What lines below hold the string "Figure"? Copy them all.

- **DATA PROVIDED**:
━━━━━━━━━━━━━━━━━━━━
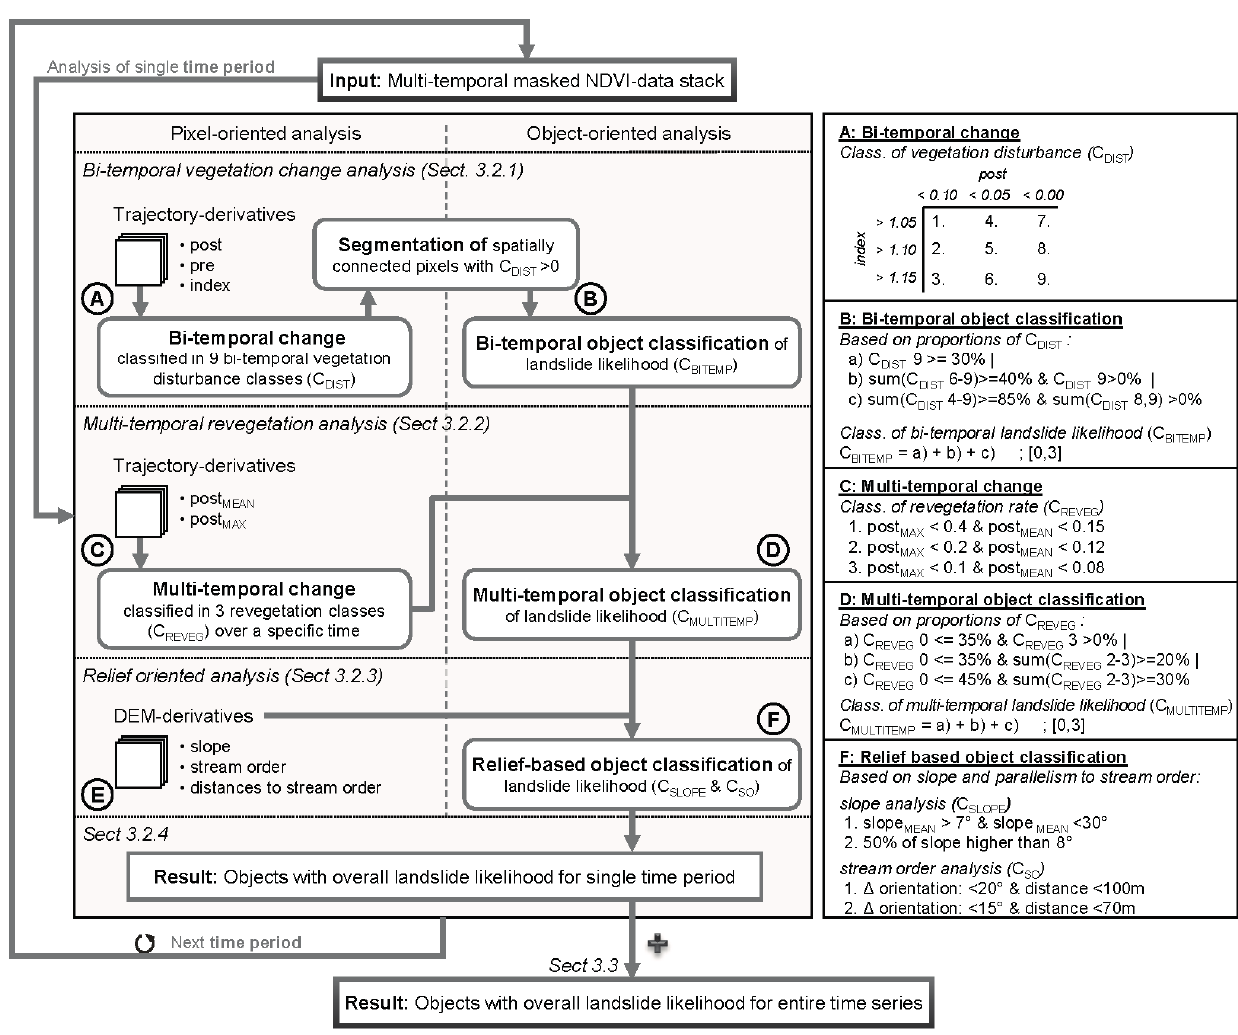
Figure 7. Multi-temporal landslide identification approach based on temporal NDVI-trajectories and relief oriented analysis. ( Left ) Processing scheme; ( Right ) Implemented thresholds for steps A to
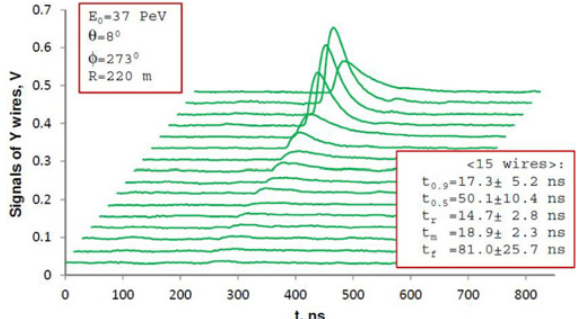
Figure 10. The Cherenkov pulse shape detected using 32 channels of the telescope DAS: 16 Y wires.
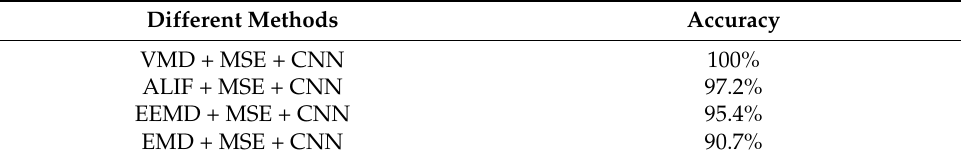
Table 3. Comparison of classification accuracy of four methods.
━━━━━━━━━━━━━━━━━━━━
- **RESULT OF THIS EXERCISE**:
Figure 7. Multi-temporal landslide identification approach based on temporal NDVI-trajectories and relief oriented analysis. ( Left ) Processing scheme; ( Right ) Implemented thresholds for steps A to
Figure 10. The Cherenkov pulse shape detected using 32 channels of the telescope DAS: 16 Y wires.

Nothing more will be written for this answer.